PEOPLE HELPING PEOPLE
Today, Sunday 29th of April, a group of local folk of a variety of faiths and none and with which your Rector is much involved is holding a food, fun and fiesta day in Queens Gardens from 10.00am to 4.00pm. There will be entertainment, exotic food stuffs, stalls and an auction of desirable items all in aid of farmers in trouble through drought. Urge folk to support the day which should be great fun.
BOOKING THE HALL
Because we are a vibrant parish there are numerous interest groups and parish groups using the hall & supper room facilities of St. Augustine’s. It is therefore important that each group makes contact with the office to set aside the area required for their specific needs so that there are no disappointments.
GREAT ANNUAL LUNCH
St. Mary’s Anglican Guild with Katandra West Uniting Church Fellowship are holding their splendid annual luncheon on Wednesday 30th May at 12 noon. There will be good company, soup, sandwiches, sweets, and marvellous entertainment as well as a raffle and stall. Entry $9.Barb Tomlinson 58655321
PRAYER LIST
The Prayer List can get very long and unwieldy. This is why each month we restart the list from scratch. Next week’s will be one such. Names will need to be put again on the list in the narthex if they are to be listed in next week’s pewsheet.
GARDEN GROUP NEWS
There is a Garden group meeting on Fri 4th May at 10am in the Library and a Garden Working Bee on Sat 5th March at 9am. All welcome.
ARISE 255 11th May 7-9pm
Bring a friend along to join other lively young people for a great night of games, fun, listening to an interesting talk or to enjoy a faith-based activity!

________________

[Instructions to follow]:
Extend the parish notices above with one or more further notices, starting after the last sentence.

[Given data]:
________________

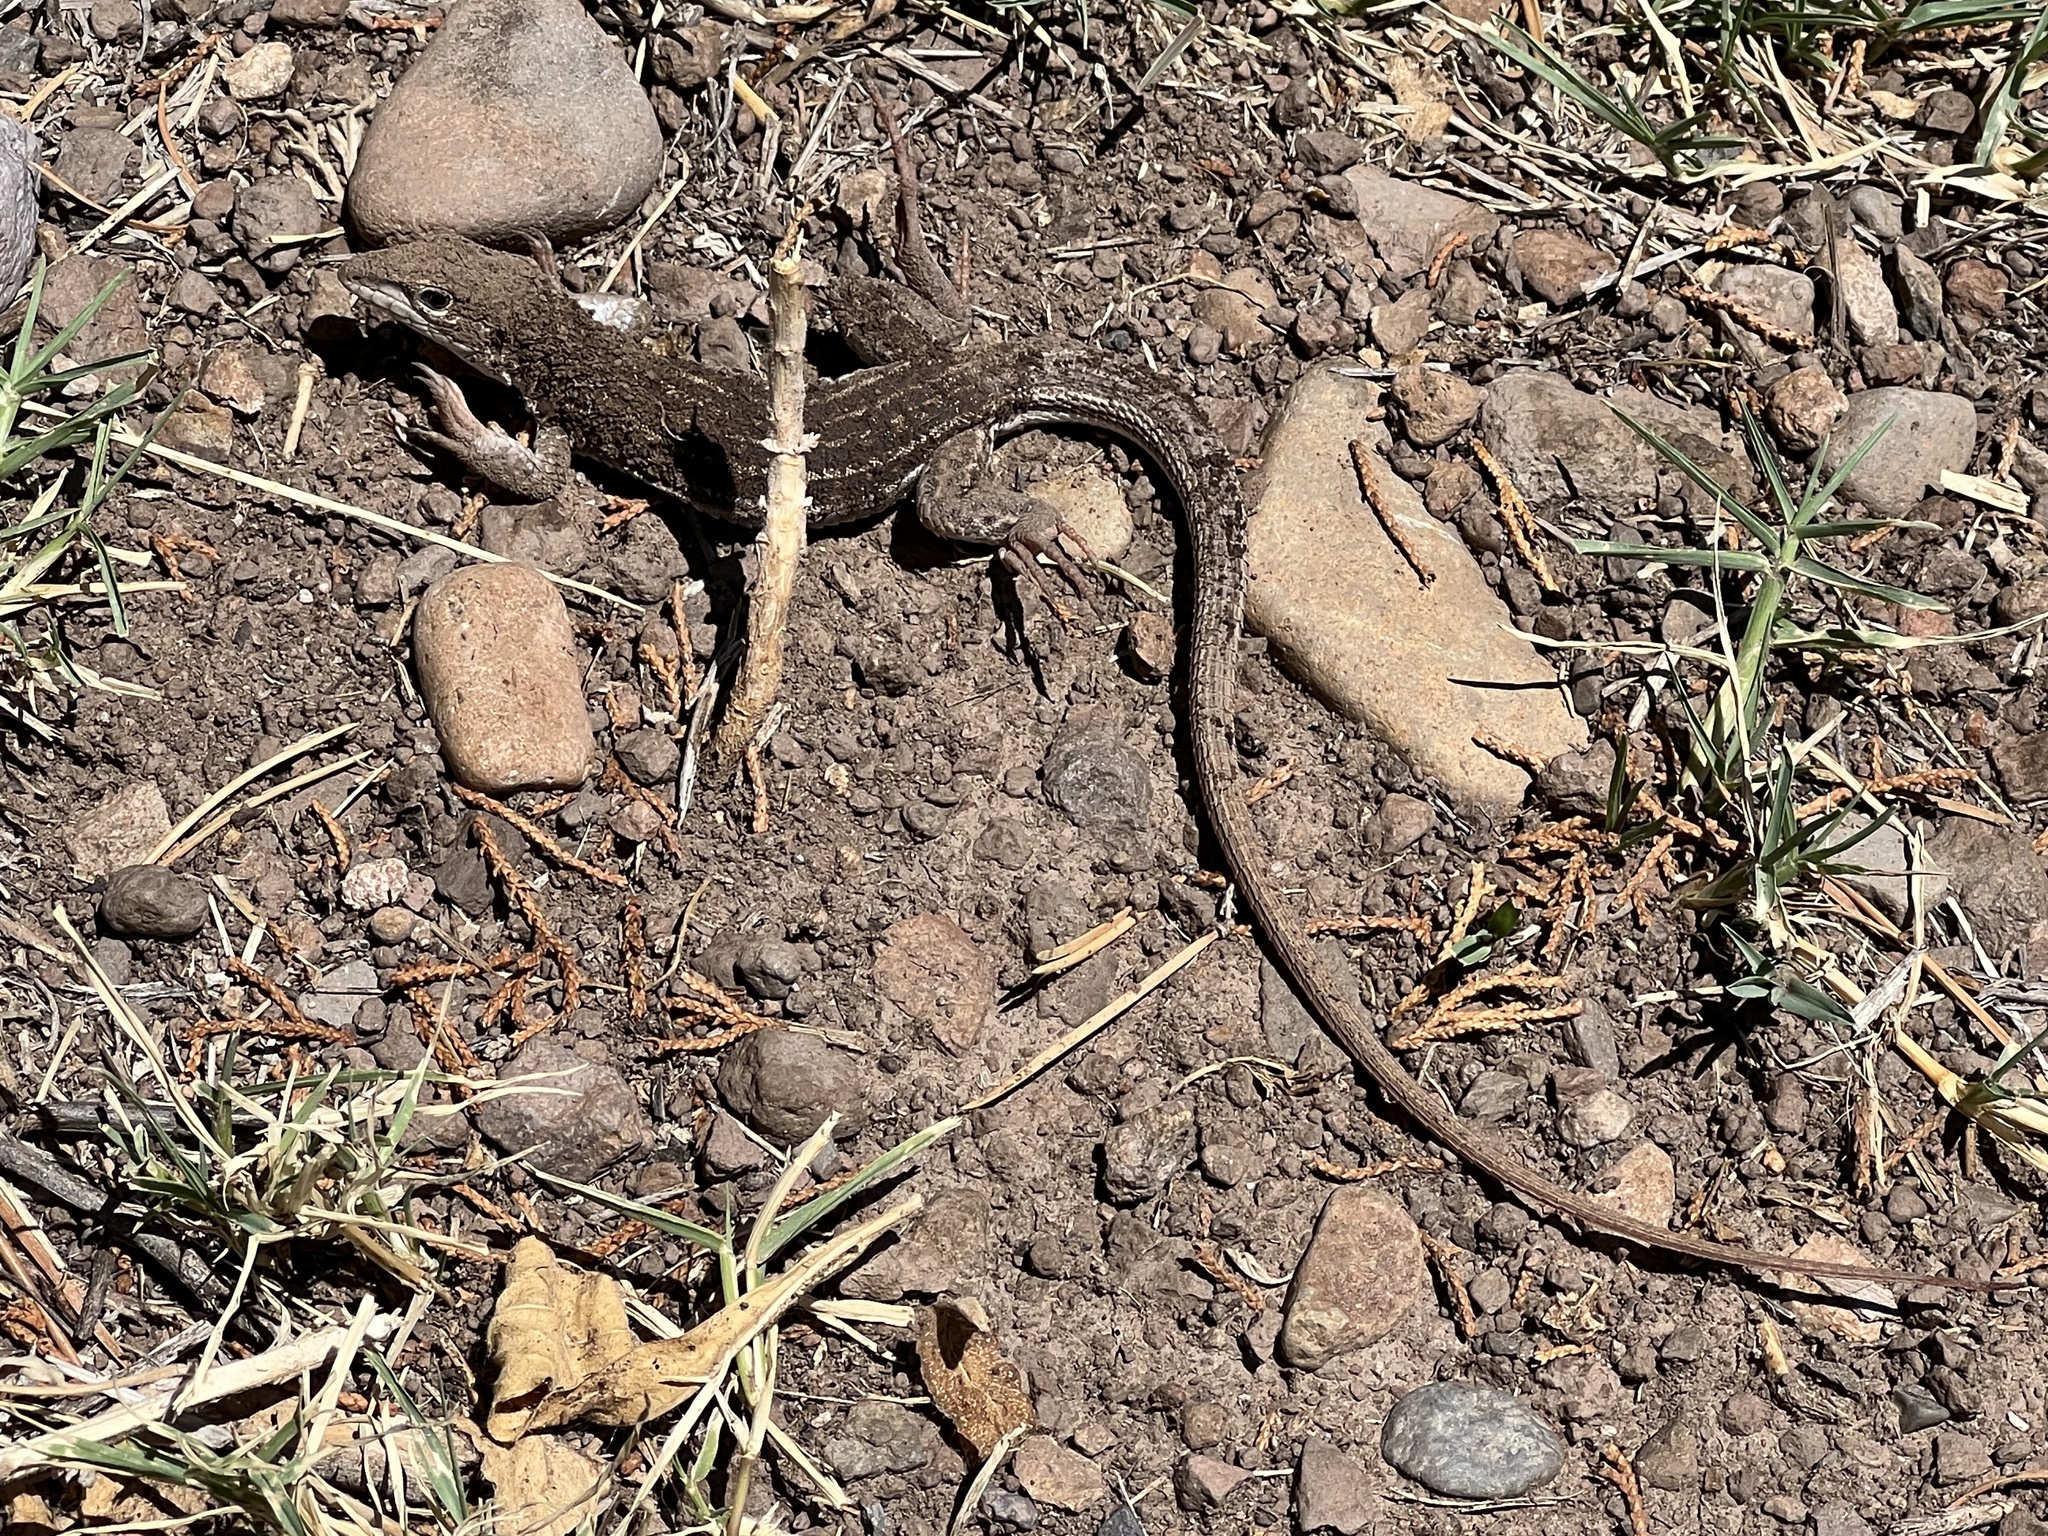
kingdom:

________________

[Reply]:
CATECHESIS OF THE GOOD SHEPHERD
“Thank You” to Jenny and Geoff Moran who have volunteered to make art smocks and two small tables for our Atrium. Other items needed and which Parishioners may well spot at Op shops, Fairs or even in their cupboards at home are:- wooden jigsaws (general or religious for 3-6 age group), wooden trays with handles, a Sacristy cupboard (plan available) and a small coffee table for our prayer corner. *Also, a meeting will be held next Sunday, 6th May, to form a committee to plan the steps to commence the Catechesis of the Good Shepherd in the parish in mid August. Enquiries to the Rev’d Gail Bryce.
GARAGE SALE July 13th-14th
Goods for the Evening Guild’s Garage Sale are welcome any time now. They can be picked up, if necessary, and stored safely until the sale or they may be dropped in at the church. Ph: Merle 58315601, Elaine 58219404
“MOVING ON”
The St. Augustine’s Grief Support Group “Moving On” meets on Tuesday 8th May, at 7.30pm in the Narthex. Mrs. Margaret Brewer will speak about her amazing life in relation to “Triumphing over Grief”. We encourage all parishioners to come and bring family and friends - your effort will be well rewarded. Anyone needing transport, please phone the Parish Office.
NAME TAGS AND ROLL CALL
If anyone who doesn’t have a name tag would like one, please place your name on the list on the Narthex Table. We realise that alterations to the roll are a continuing exercise, so if you have changes to your circumstances please notify the office so the roll can be adjusted and kept up to date.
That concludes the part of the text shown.